**Problem description:** So that the copy matches the original, retype each line of the material below exactly.

※

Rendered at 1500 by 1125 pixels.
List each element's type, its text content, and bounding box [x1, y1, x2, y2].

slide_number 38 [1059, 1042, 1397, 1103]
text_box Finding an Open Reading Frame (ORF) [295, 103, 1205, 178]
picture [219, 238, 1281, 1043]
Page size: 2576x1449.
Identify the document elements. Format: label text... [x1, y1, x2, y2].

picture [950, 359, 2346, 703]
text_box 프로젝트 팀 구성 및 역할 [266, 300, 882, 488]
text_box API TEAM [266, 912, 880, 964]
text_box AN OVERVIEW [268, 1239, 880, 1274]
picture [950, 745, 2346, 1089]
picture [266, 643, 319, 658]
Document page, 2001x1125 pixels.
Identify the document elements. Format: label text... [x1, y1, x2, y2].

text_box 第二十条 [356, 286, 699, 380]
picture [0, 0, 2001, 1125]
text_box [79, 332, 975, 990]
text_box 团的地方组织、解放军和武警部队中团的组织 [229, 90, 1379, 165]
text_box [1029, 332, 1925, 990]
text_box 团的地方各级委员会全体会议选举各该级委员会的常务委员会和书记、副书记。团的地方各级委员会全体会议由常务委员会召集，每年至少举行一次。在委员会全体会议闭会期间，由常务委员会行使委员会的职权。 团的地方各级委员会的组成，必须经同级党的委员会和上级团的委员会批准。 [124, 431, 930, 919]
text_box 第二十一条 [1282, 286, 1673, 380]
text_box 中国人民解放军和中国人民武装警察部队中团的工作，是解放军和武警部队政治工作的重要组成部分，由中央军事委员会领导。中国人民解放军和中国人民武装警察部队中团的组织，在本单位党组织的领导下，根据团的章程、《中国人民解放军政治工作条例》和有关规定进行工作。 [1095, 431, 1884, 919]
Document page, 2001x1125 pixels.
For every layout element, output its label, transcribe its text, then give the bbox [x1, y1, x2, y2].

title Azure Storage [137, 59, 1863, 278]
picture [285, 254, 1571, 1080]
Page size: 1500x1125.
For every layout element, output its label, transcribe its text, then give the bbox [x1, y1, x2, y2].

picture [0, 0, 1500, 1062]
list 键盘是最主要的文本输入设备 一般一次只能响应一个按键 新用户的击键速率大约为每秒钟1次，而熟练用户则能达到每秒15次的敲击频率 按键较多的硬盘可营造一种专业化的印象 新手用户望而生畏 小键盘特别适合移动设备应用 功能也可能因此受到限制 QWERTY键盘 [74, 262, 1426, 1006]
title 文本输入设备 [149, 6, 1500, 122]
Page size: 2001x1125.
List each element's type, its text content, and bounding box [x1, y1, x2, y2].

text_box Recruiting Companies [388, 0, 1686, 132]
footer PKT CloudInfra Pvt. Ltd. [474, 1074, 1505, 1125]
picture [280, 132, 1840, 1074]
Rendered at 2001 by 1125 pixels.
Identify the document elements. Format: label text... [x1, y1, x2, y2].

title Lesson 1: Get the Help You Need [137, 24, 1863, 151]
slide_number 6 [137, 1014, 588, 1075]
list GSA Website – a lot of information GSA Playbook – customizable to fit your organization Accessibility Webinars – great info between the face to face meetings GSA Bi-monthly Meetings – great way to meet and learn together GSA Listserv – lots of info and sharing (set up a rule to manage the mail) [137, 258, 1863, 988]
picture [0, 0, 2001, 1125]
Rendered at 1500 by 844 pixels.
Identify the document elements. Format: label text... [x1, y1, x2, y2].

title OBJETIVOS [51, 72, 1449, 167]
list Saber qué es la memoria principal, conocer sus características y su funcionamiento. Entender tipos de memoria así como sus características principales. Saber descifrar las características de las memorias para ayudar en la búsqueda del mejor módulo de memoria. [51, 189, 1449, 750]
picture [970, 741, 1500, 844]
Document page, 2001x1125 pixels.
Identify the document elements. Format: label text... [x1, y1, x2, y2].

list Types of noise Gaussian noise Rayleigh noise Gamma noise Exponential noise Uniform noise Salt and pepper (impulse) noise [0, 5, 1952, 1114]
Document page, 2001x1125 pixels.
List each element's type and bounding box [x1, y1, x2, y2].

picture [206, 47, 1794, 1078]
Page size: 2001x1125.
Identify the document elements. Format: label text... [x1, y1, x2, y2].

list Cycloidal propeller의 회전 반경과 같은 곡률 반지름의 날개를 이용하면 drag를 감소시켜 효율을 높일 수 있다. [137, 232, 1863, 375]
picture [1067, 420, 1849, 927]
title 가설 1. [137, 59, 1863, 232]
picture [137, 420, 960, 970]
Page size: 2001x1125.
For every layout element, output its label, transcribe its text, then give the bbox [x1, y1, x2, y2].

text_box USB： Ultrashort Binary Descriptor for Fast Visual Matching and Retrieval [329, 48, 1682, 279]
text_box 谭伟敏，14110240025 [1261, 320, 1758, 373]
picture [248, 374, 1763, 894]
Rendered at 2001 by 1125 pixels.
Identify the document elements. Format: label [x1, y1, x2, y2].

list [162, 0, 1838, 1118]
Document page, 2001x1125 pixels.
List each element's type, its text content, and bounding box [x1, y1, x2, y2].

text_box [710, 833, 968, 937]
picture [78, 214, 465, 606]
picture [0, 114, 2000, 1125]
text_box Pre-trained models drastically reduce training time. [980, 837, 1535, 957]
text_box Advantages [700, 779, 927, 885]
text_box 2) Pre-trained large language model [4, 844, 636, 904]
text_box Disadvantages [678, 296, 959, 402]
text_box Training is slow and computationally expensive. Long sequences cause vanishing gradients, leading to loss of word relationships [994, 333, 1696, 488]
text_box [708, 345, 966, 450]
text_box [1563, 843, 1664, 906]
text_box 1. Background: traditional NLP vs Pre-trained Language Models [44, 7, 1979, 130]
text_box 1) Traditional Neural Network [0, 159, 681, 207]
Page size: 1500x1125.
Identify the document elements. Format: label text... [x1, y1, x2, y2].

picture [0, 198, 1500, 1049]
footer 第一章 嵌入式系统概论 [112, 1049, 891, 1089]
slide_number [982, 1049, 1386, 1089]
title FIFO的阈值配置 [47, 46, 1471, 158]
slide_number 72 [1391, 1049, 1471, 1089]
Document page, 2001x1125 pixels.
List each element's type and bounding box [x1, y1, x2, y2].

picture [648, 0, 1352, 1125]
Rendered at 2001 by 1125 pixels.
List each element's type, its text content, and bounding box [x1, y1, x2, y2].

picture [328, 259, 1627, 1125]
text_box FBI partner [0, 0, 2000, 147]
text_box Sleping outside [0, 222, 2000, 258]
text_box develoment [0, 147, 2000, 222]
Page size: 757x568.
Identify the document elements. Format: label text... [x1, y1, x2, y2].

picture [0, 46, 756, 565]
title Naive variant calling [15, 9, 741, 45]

※

**Response area:**
Rendered at 1500 by 1125 pixels.
List each element's type, its text content, and bounding box [x1, y1, x2, y2].

slide_number 38 [1059, 1042, 1397, 1103]
text_box Finding an Open Reading Frame (ORF) [295, 103, 1205, 178]
picture [219, 238, 1281, 1043]
Page size: 2576x1449.
Identify the document elements. Format: label text... [x1, y1, x2, y2].

picture [950, 359, 2346, 703]
text_box 프로젝트 팀 구성 및 역할 [266, 300, 882, 488]
text_box API TEAM [266, 912, 880, 964]
text_box AN OVERVIEW [268, 1239, 880, 1274]
picture [950, 745, 2346, 1089]
picture [266, 643, 319, 658]
Document page, 2001x1125 pixels.
Identify the document elements. Format: label text... [x1, y1, x2, y2].

text_box 第二十条 [356, 286, 699, 380]
picture [0, 0, 2001, 1125]
text_box [79, 332, 975, 990]
text_box 团的地方组织、解放军和武警部队中团的组织 [229, 90, 1379, 165]
text_box [1029, 332, 1925, 990]
text_box 团的地方各级委员会全体会议选举各该级委员会的常务委员会和书记、副书记。团的地方各级委员会全体会议由常务委员会召集，每年至少举行一次。在委员会全体会议闭会期间，由常务委员会行使委员会的职权。 团的地方各级委员会的组成，必须经同级党的委员会和上级团的委员会批准。 [124, 431, 930, 919]
text_box 第二十一条 [1282, 286, 1673, 380]
text_box 中国人民解放军和中国人民武装警察部队中团的工作，是解放军和武警部队政治工作的重要组成部分，由中央军事委员会领导。中国人民解放军和中国人民武装警察部队中团的组织，在本单位党组织的领导下，根据团的章程、《中国人民解放军政治工作条例》和有关规定进行工作。 [1095, 431, 1884, 919]
Document page, 2001x1125 pixels.
For every layout element, output its label, transcribe its text, then give the bbox [x1, y1, x2, y2].

title Azure Storage [137, 59, 1863, 278]
picture [285, 254, 1571, 1080]
Page size: 1500x1125.
For every layout element, output its label, transcribe its text, then give the bbox [x1, y1, x2, y2].

picture [0, 0, 1500, 1062]
list 键盘是最主要的文本输入设备 一般一次只能响应一个按键 新用户的击键速率大约为每秒钟1次，而熟练用户则能达到每秒15次的敲击频率 按键较多的硬盘可营造一种专业化的印象 新手用户望而生畏 小键盘特别适合移动设备应用 功能也可能因此受到限制 QWERTY键盘 [74, 262, 1426, 1006]
title 文本输入设备 [149, 6, 1500, 122]
Page size: 2001x1125.
List each element's type, its text content, and bounding box [x1, y1, x2, y2].

text_box Recruiting Companies [388, 0, 1686, 132]
footer PKT CloudInfra Pvt. Ltd. [474, 1074, 1505, 1125]
picture [280, 132, 1840, 1074]
Rendered at 2001 by 1125 pixels.
Identify the document elements. Format: label text... [x1, y1, x2, y2].

title Lesson 1: Get the Help You Need [137, 24, 1863, 151]
slide_number 6 [137, 1014, 588, 1075]
list GSA Website – a lot of information GSA Playbook – customizable to fit your organization Accessibility Webinars – great info between the face to face meetings GSA Bi-monthly Meetings – great way to meet and learn together GSA Listserv – lots of info and sharing (set up a rule to manage the mail) [137, 258, 1863, 988]
picture [0, 0, 2001, 1125]
Rendered at 1500 by 844 pixels.
Identify the document elements. Format: label text... [x1, y1, x2, y2].

title OBJETIVOS [51, 72, 1449, 167]
list Saber qué es la memoria principal, conocer sus características y su funcionamiento. Entender tipos de memoria así como sus características principales. Saber descifrar las características de las memorias para ayudar en la búsqueda del mejor módulo de memoria. [51, 189, 1449, 750]
picture [970, 741, 1500, 844]
Document page, 2001x1125 pixels.
Identify the document elements. Format: label text... [x1, y1, x2, y2].

list Types of noise Gaussian noise Rayleigh noise Gamma noise Exponential noise Uniform noise Salt and pepper (impulse) noise [0, 5, 1952, 1114]
Document page, 2001x1125 pixels.
List each element's type and bounding box [x1, y1, x2, y2].

picture [206, 47, 1794, 1078]
Page size: 2001x1125.
Identify the document elements. Format: label text... [x1, y1, x2, y2].

list Cycloidal propeller의 회전 반경과 같은 곡률 반지름의 날개를 이용하면 drag를 감소시켜 효율을 높일 수 있다. [137, 232, 1863, 375]
picture [1067, 420, 1849, 927]
title 가설 1. [137, 59, 1863, 232]
picture [137, 420, 960, 970]
Page size: 2001x1125.
For every layout element, output its label, transcribe its text, then give the bbox [x1, y1, x2, y2].

text_box USB： Ultrashort Binary Descriptor for Fast Visual Matching and Retrieval [329, 48, 1682, 279]
text_box 谭伟敏，14110240025 [1261, 320, 1758, 373]
picture [248, 374, 1763, 894]
Rendered at 2001 by 1125 pixels.
Identify the document elements. Format: label [x1, y1, x2, y2].

list [162, 0, 1838, 1118]
Document page, 2001x1125 pixels.
List each element's type, its text content, and bounding box [x1, y1, x2, y2].

text_box [710, 833, 968, 937]
picture [78, 214, 465, 606]
picture [0, 114, 2000, 1125]
text_box Pre-trained models drastically reduce training time. [980, 837, 1535, 957]
text_box Advantages [700, 779, 927, 885]
text_box 2) Pre-trained large language model [4, 844, 636, 904]
text_box Disadvantages [678, 296, 959, 402]
text_box Training is slow and computationally expensive. Long sequences cause vanishing gradients, leading to loss of word relationships [994, 333, 1696, 488]
text_box [708, 345, 966, 450]
text_box [1563, 843, 1664, 906]
text_box 1. Background: traditional NLP vs Pre-trained Language Models [44, 7, 1979, 130]
text_box 1) Traditional Neural Network [0, 159, 681, 207]
Page size: 1500x1125.
Identify the document elements. Format: label text... [x1, y1, x2, y2].

picture [0, 198, 1500, 1049]
footer 第一章 嵌入式系统概论 [112, 1049, 891, 1089]
slide_number [982, 1049, 1386, 1089]
title FIFO的阈值配置 [47, 46, 1471, 158]
slide_number 72 [1391, 1049, 1471, 1089]
Document page, 2001x1125 pixels.
List each element's type and bounding box [x1, y1, x2, y2].

picture [648, 0, 1352, 1125]
Rendered at 2001 by 1125 pixels.
List each element's type, its text content, and bounding box [x1, y1, x2, y2].

picture [328, 259, 1627, 1125]
text_box FBI partner [0, 0, 2000, 147]
text_box Sleping outside [0, 222, 2000, 258]
text_box develoment [0, 147, 2000, 222]
Page size: 757x568.
Identify the document elements. Format: label text... [x1, y1, x2, y2].

picture [0, 46, 756, 565]
title Naive variant calling [15, 9, 741, 45]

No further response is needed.